Organized by the Yale Art Gallery, the exhibition marks the first time that a substantial portion of the historic collection has been permitted to travel. The exhibit will begin its tour at the Hammer Museum, Los Angeles (April 23-Aug. 20, 2006), before traveling on to The Phillips Collection, Washington, D.C. (Oct. 14, 2006-Jan. 21, 2007); Dallas Museum of Art, Texas (June 10-Sept. 16, 2007); and Frist Center for the Visual Arts, Nashville, Tennessee (Oct. 26, 2007-Feb. 3, 2008). The exhibition will be presented at the Yale Art Gallery in fall of 2010.
The Société Anonyme was founded in New York in 1920 by Katherine S. Dreier, Duchamp and Man Ray in order to promote contemporary art to American audiences. (The title, reportedly a suggestion of Man Ray's, is the French idiomatic phrase denoting a company, and meaninglessly translates as "Incorporated Inc.") The group fulfilled its mission by organizing exhibitions and other programs.

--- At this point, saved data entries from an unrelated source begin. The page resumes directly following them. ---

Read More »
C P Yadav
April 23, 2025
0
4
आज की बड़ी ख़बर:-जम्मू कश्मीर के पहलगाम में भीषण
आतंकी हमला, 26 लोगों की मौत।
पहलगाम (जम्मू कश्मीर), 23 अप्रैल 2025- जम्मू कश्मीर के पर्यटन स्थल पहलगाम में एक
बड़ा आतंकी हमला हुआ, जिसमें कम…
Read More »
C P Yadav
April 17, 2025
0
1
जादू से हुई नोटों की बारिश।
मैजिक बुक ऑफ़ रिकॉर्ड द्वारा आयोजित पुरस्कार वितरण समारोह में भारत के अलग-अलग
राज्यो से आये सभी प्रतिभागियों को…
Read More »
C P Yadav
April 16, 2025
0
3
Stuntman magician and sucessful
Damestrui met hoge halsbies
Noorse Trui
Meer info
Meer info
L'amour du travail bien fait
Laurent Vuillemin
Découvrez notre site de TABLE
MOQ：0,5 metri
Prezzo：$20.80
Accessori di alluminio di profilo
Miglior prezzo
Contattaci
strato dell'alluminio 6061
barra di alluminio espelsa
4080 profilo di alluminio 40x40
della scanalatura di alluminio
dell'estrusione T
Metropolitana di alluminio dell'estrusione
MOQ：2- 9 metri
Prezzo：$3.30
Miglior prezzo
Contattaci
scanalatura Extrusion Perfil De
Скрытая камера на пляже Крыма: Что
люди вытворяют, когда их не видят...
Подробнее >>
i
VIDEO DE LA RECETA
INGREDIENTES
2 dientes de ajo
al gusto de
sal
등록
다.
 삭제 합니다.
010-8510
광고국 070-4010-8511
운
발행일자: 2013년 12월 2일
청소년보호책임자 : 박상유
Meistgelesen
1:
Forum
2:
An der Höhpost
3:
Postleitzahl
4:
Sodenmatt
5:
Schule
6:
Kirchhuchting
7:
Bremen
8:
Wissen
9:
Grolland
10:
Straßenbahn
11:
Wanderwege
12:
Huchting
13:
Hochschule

In time, it also amassed an renowned collection of European and American art, dating primarily from 1920 to 1940.
In 1941, Dreier and Duchamp gave the majority of the collection to Yale. In 1953, Duchamp bequeathed Dreier's personal collection, which includes one of the largest groups of his works in America. Together, these gifts became the cornerstone of the gallery's noted collection of modern art.

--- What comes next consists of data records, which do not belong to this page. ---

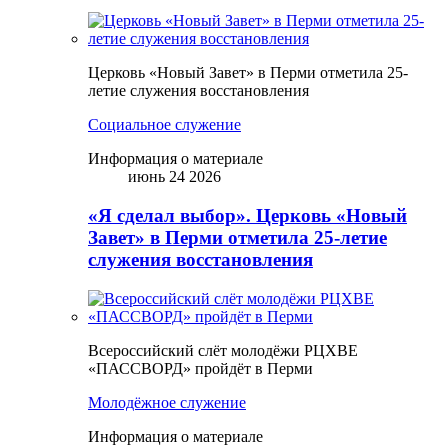
Церковь «Новый Завет» в Перми отметила 25-
летие служения восстановления
Социальное служение
Информация о материале
июнь 24 2026
«Я сделал выбор». Церковь «Новый
Завет» в Перми отметила 25-летие
служения восстановления
Всероссийский слёт молодёжи РЦХВЕ
«ПАССВОРД» пройдёт в Перми
Молодёжное служение
Информация о материале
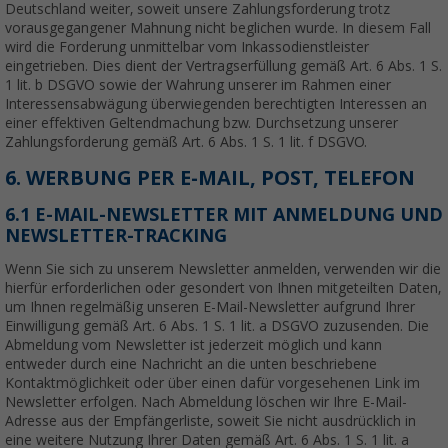
Deutschland weiter, soweit unsere Zahlungsforderung trotz
vorausgegangener Mahnung nicht beglichen wurde. In diesem Fall
wird die Forderung unmittelbar vom Inkassodienstleister
eingetrieben. Dies dient der Vertragserfüllung gemäß Art. 6 Abs. 1 S.
1 lit. b DSGVO sowie der Wahrung unserer im Rahmen einer
Interessensabwägung überwiegenden berechtigten Interessen an
einer effektiven Geltendmachung bzw. Durchsetzung unserer
Zahlungsforderung gemäß Art. 6 Abs. 1 S. 1 lit. f DSGVO.
6. WERBUNG PER E-MAIL, POST, TELEFON
6.1 E-MAIL-NEWSLETTER MIT ANMELDUNG UND
NEWSLETTER-TRACKING
Wenn Sie sich zu unserem Newsletter anmelden, verwenden wir die
hierfür erforderlichen oder gesondert von Ihnen mitgeteilten Daten,
um Ihnen regelmäßig unseren E-Mail-Newsletter aufgrund Ihrer
Einwilligung gemäß Art. 6 Abs. 1 S. 1 lit. a DSGVO zuzusenden. Die
Abmeldung vom Newsletter ist jederzeit möglich und kann
entweder durch eine Nachricht an die unten beschriebene
Kontaktmöglichkeit oder über einen dafür vorgesehenen Link im
Newsletter erfolgen. Nach Abmeldung löschen wir Ihre E-Mail-
Adresse aus der Empfängerliste, soweit Sie nicht ausdrücklich in
eine weitere Nutzung Ihrer Daten gemäß Art. 6 Abs. 1 S. 1 lit. a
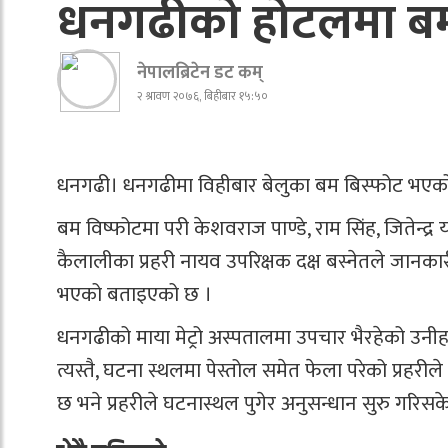
धनगढीको होटलमा बम
नेपालब्रिटेन डट कम्
२ श्रावण २०७६, बिहीबार १५:५०
धनगढी। धनगढीमा विहीबार बेलुका बम बिस्फोट भएको
बम विष्फोटमा परी केशवराज पाण्डे, राम सिंह, जितेन्द्र
कैलालीका प्रहरी नायव उपरिक्षक दक्ष बस्नेतले जानकार
भएको बताइएको छ ।
धनगढीको माया मेट्रो अस्पतालमा उपचार भैरहेको उनीह
त्यस्तै, घटना स्थलमा पेस्तोल समेत फेला परेको प्रह
छ भने प्रहरीले घटनास्थल पुगेर अनुसन्धान सुरु गरिस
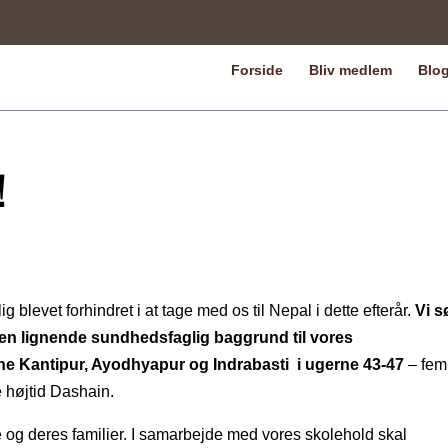
Forside
Bliv medlem
Blo
!
 blevet forhindret i at tage med os til Nepal i dette efterår.
Vi s
 en lignende sundhedsfaglig baggrund til vores
 Kantipur, Ayodhyapur og Indrabasti i ugerne 43-47
– fem
e højtid Dashain.
og deres familier. I samarbejde med vores skolehold skal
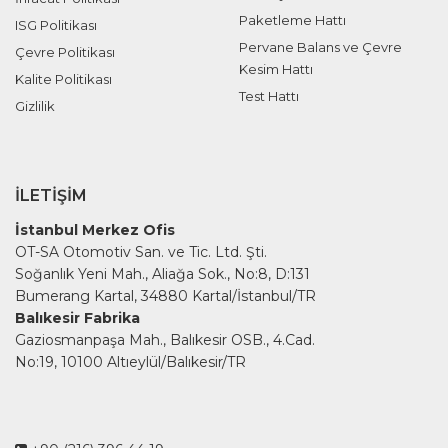
Paketleme Hattı
ISG Politikası
Pervane Balans ve Çevre
Çevre Politikası
Kesim Hattı
Kalite Politikası
Test Hattı
Gizlilik
İLETIŞIM
İstanbul Merkez Ofis
OT-SA Otomotiv San. ve Tic. Ltd. Şti.
Soğanlık Yeni Mah., Aliağa Sok., No:8, D:131
Bumerang Kartal, 34880 Kartal/İstanbul/TR
Balıkesir Fabrika
Gaziosmanpaşa Mah., Balıkesir OSB., 4.Cad.
No:19, 10100 Altıeylül/Balıkesir/TR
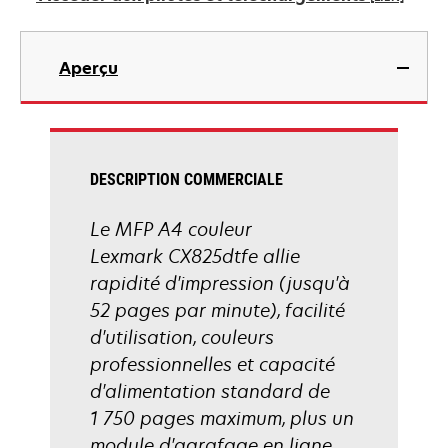
nouvel
onglet
s’ouvre
dans
Aperçu
un
nouvel
onglet
DESCRIPTION COMMERCIALE
Le MFP A4 couleur
Lexmark CX825dtfe allie
rapidité d'impression (jusqu'à
52 pages par minute), facilité
d'utilisation, couleurs
professionnelles et capacité
d'alimentation standard de
1 750 pages maximum, plus un
module d'agrafage en ligne.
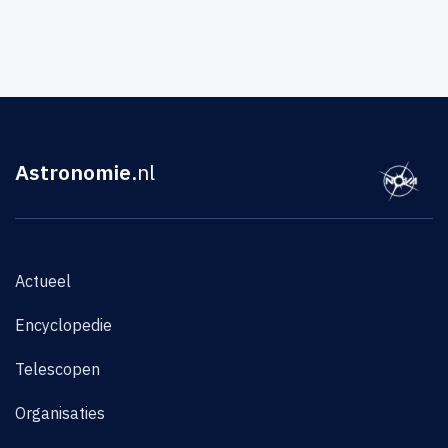
Astronomie
.nl
Actueel
Encyclopedie
Telescopen
Organisaties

"In 1920, when the Société Anonyme presented its first exhibition, there were no museums in America that specialized in modern art. Most of this country's critics regarded such movements as Cubism as unworthy of serious consideration," says Jock Reynolds, the Henry J. Heinz II Director of the Yale Art Gallery. "Some 30 years, 80 exhibitions and 40 publications later, when the Société Anonyme disbanded, the Museum of Modern Art, the Whitney Museum of American Art and the Solomon R. Guggenheim Museum were all thriving institutions, and New York was emerging as the new international center of the avant-garde.
"Katherine Dreier's energetic and visionary espousal of the art and artists of her time, and her ability to generate that same enthusiasm in others, played a crucial role in America's embrace of modernism," adds Reynolds. "Her story, and the extraordinary collection of works that she helped to assemble, deserve to be better known. We are delighted to have this opportunity to share this fascinating and important exhibition with new audiences across the country."

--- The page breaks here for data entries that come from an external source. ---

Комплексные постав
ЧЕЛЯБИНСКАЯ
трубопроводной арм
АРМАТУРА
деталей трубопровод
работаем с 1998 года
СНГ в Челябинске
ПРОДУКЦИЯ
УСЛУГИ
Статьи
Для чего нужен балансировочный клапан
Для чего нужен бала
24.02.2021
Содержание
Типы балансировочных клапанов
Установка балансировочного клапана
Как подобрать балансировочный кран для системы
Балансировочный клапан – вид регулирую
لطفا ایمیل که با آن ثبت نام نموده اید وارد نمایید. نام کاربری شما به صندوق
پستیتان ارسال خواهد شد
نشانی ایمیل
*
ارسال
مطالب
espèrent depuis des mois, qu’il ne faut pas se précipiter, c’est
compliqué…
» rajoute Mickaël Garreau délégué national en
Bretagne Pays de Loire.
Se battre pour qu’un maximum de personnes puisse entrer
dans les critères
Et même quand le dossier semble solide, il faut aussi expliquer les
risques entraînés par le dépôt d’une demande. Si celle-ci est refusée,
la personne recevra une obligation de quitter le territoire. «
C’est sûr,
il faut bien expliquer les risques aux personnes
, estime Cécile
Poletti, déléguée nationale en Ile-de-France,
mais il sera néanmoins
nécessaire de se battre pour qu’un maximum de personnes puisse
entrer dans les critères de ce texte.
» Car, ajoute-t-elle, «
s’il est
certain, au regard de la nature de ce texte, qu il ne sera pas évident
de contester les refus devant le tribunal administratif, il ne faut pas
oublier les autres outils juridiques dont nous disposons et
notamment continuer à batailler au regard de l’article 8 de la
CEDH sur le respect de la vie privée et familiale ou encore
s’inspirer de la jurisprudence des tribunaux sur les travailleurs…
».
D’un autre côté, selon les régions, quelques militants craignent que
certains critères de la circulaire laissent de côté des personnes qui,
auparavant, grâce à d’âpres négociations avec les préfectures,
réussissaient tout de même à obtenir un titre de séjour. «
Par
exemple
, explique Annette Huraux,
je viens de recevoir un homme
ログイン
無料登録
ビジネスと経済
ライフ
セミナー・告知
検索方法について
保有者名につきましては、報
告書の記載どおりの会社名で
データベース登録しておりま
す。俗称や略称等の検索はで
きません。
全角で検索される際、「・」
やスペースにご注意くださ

"The Société Anonyme: Modernism for America" is one of a series of traveling exhibitions that have been organized by the Yale Art Gallery to ensure that its collections are accessible to the public while its main building, designed by Louis I. Kahn, is closed for renovation. The exhibition and accompanying publication were organized by Jennifer R. Gross, the Seymour H. Knox Jr. Curator of Modern and Contemporary Art, with Susan Greenberg, the Horace W. Goldsmith Assistant Curator of Modern and Contemporary Art, both of the Yale Art Gallery.
The exhibition is supported in part by an award from the National Endowment for the Arts, with additional support provided by Mr. and Mrs. James H. Clark Jr. (B.A. 1958); Mr. and Mrs. James Howard Cullum Clark (B.A. 1989); Helen Runnells DuBois (B.A. 1978) and Raymond F. DuBois Jr.; Leonard F. Hill (B.A. 1969); Mr. and Mrs. George T. Lee Jr. (B.A. 1957); Dr. and Mrs. Edmund P. Pillsbury (B.A. 1965); Mark H. Resnick (B.A. 1978); Cathy R. Siegel and Kenneth Weiss; Mr. and Mrs. Joseph B. Smith (B.A. 1950); Michael Sullivan (B.A. 1973); and Mr. and Mrs. John Walsh (B.A. 1961).
A special website -- linked to the gallery's main site at http://artgallery.yale.edu -- is being created in conjunction with the exhibition. The site will feature a comprehensive selection of images from the Société Anonyme Collection and information about the history and mission of the organization, as well as details about the current traveling show. Highlights will include early Société Anonyme exhibition materials, video clips of works by Duchamp and an audio interview with Katherine Dreier. The out-of-print 1984 catalogue raisonné of the collection will also be accessible on this site.